INFORMATION PROVIDED:
★ ★ ★ ★ ★

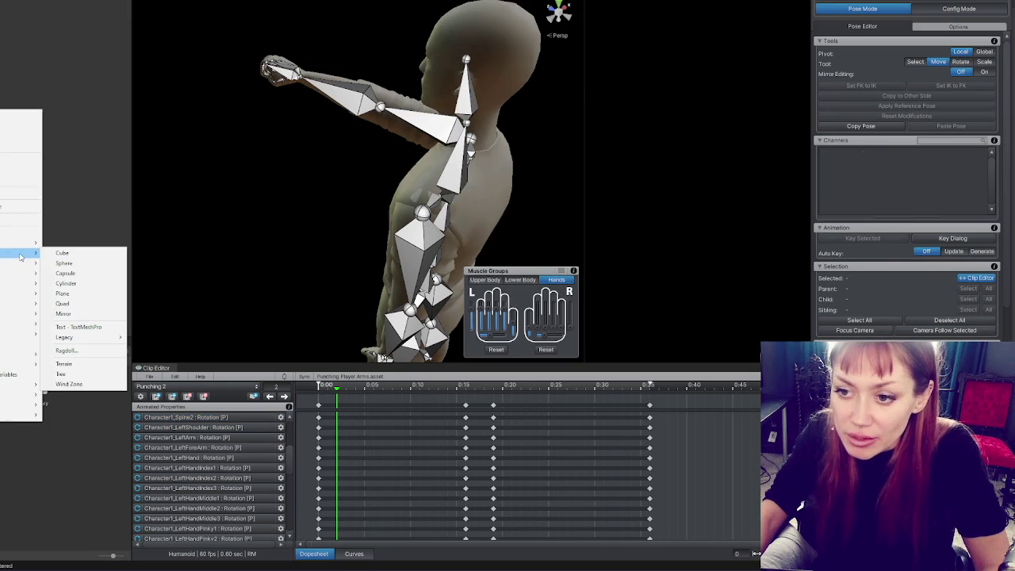
click(64, 263)
Shrink the sphere to a tiny ball and move it up to the character's right hand.
drag(333, 170, 224, 96)
key(r)
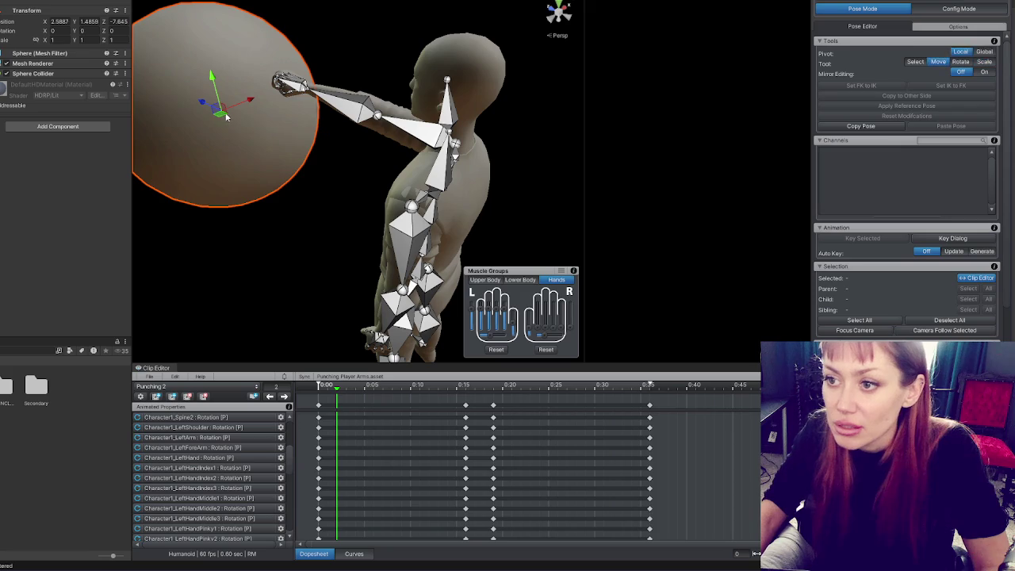
click(980, 6)
drag(219, 107, 181, 118)
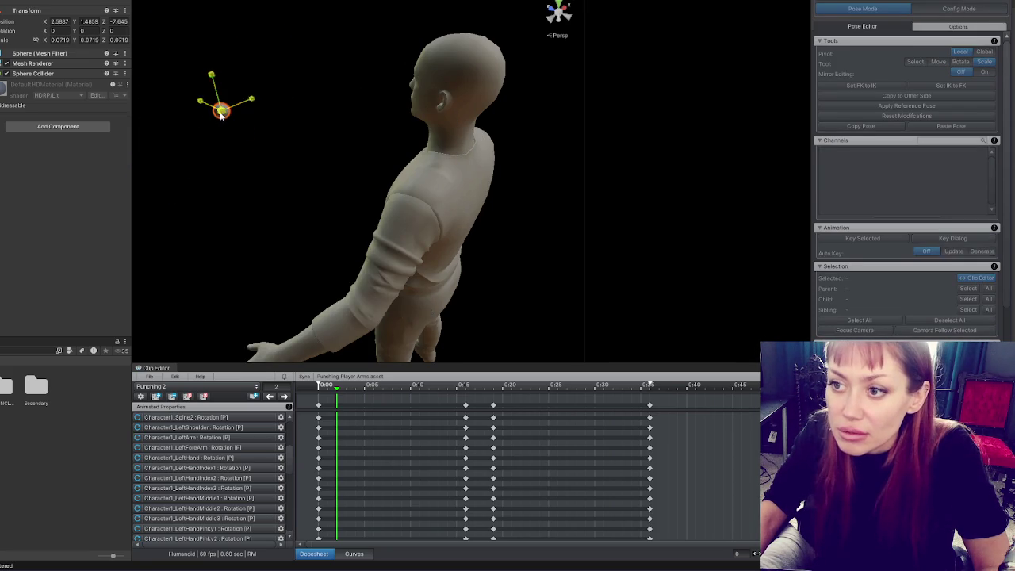
click(444, 198)
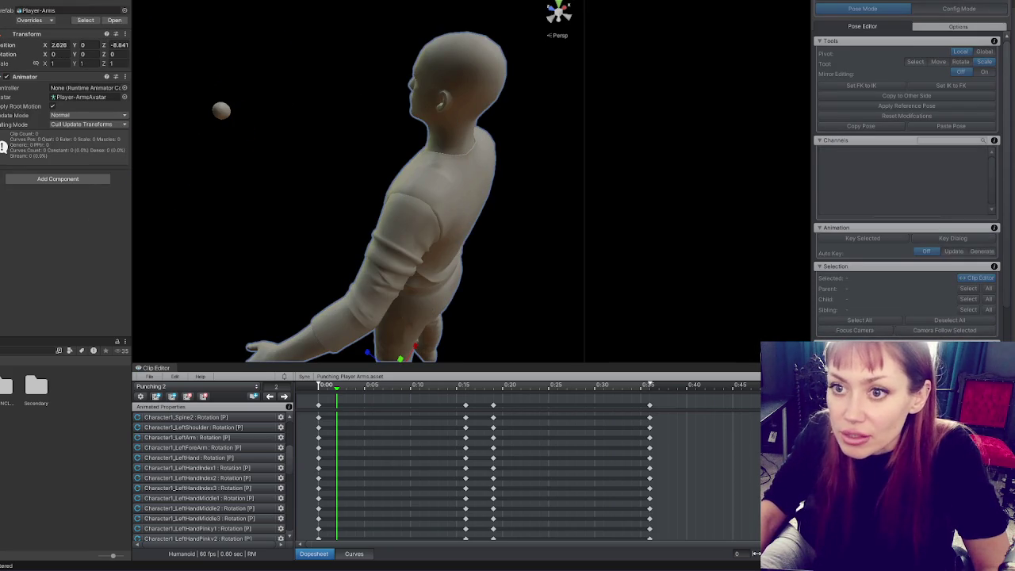
click(944, 5)
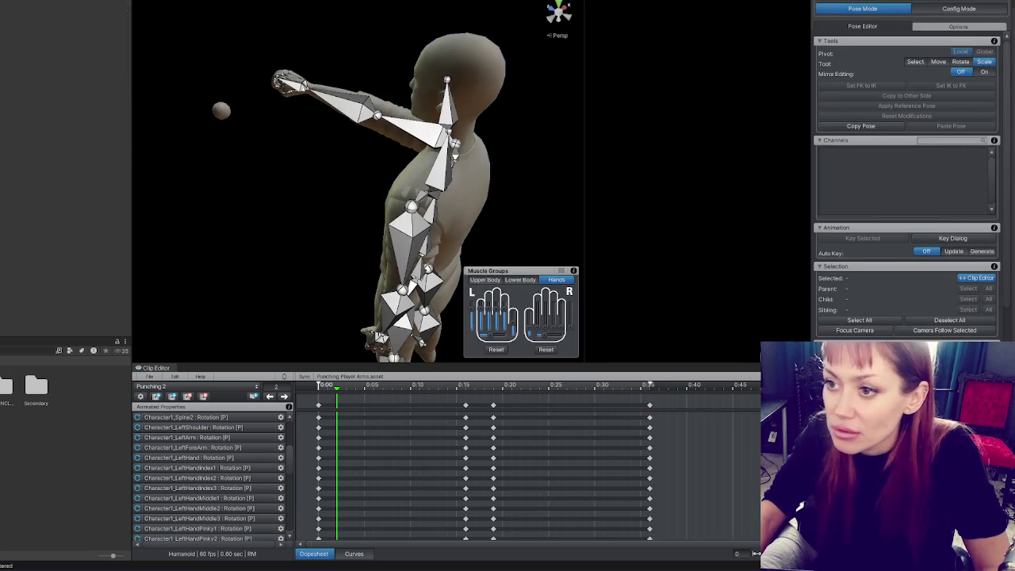
click(222, 110)
drag(248, 119, 312, 98)
key(f)
scroll(447, 169, down, 6)
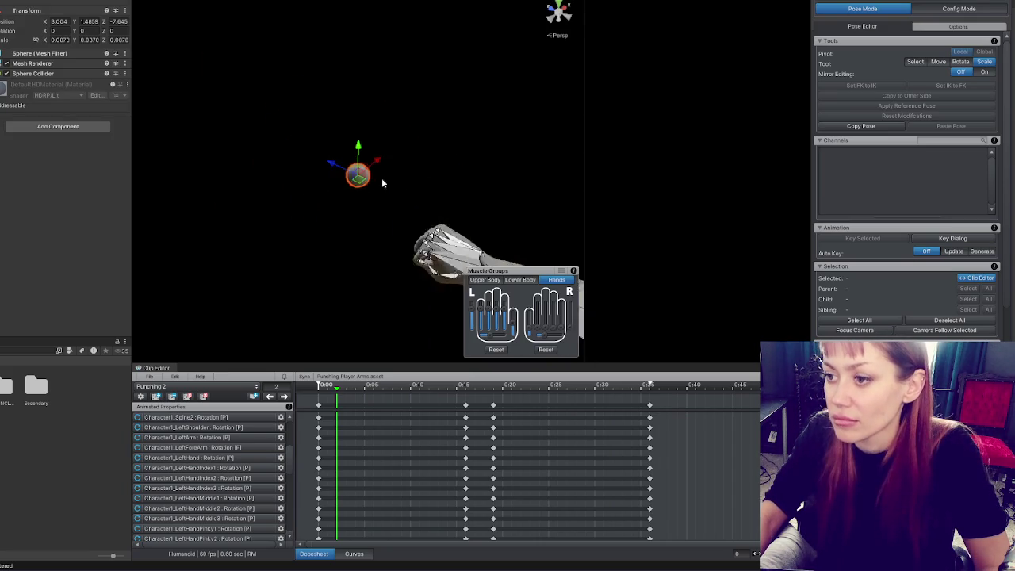
drag(449, 188, 392, 163)
mouse_move(337, 201)
mouse_down()
mouse_move(403, 92)
mouse_move(450, 119)
mouse_move(480, 231)
mouse_move(481, 175)
mouse_move(476, 191)
mouse_move(323, 215)
mouse_up()
Reselect the sphere beside the RightHand bone and nudge it slightly along X.
click(290, 186)
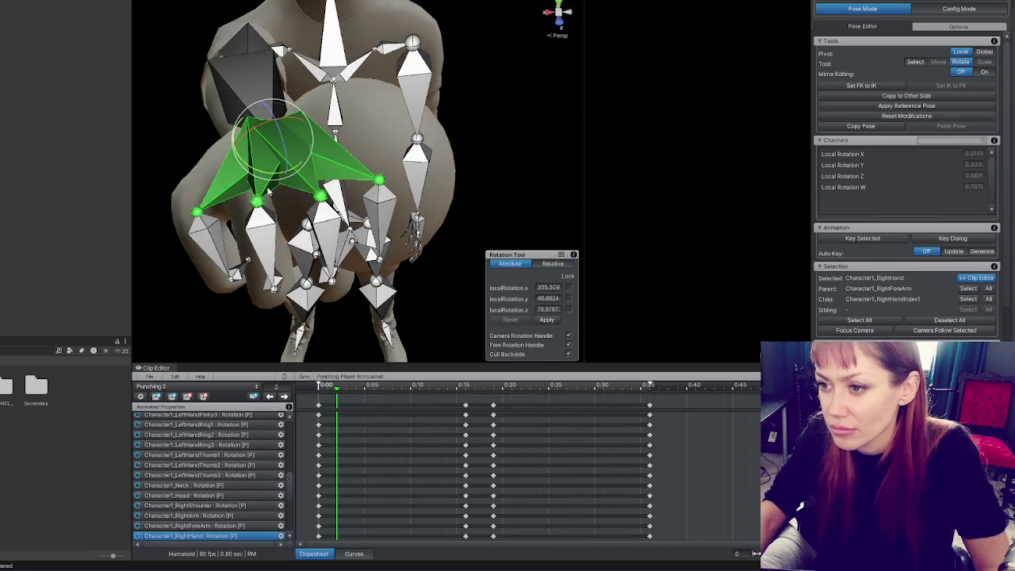
click(368, 170)
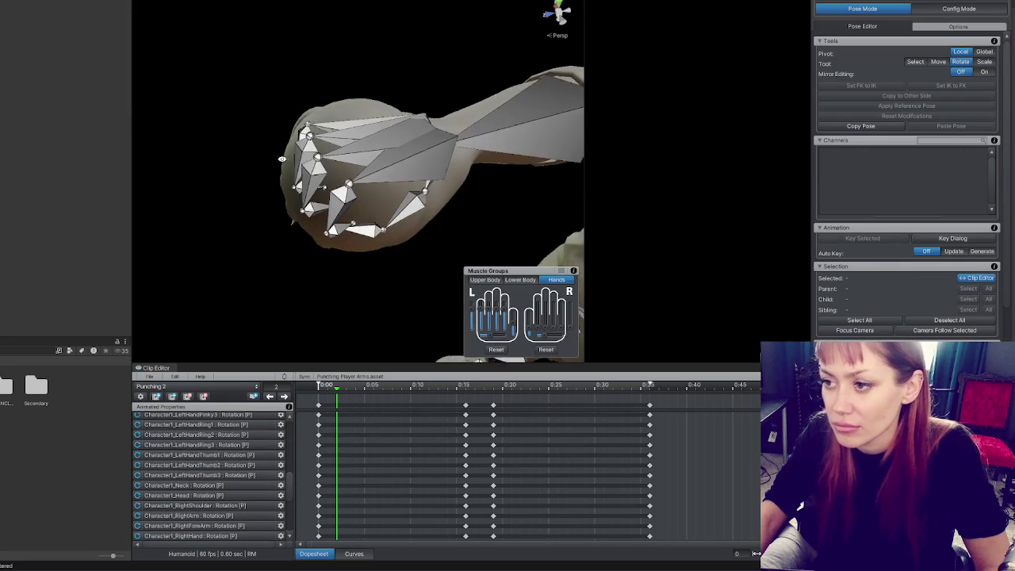
click(292, 221)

★ ★ ★ ★ ★

TASK: Search the listing for the word "sphere" and return each line that holds it.

ANSWER TO THE EXERCISE:
Shrink the sphere to a tiny ball and move it up to the character's right hand.
Reselect the sphere beside the RightHand bone and nudge it slightly along X.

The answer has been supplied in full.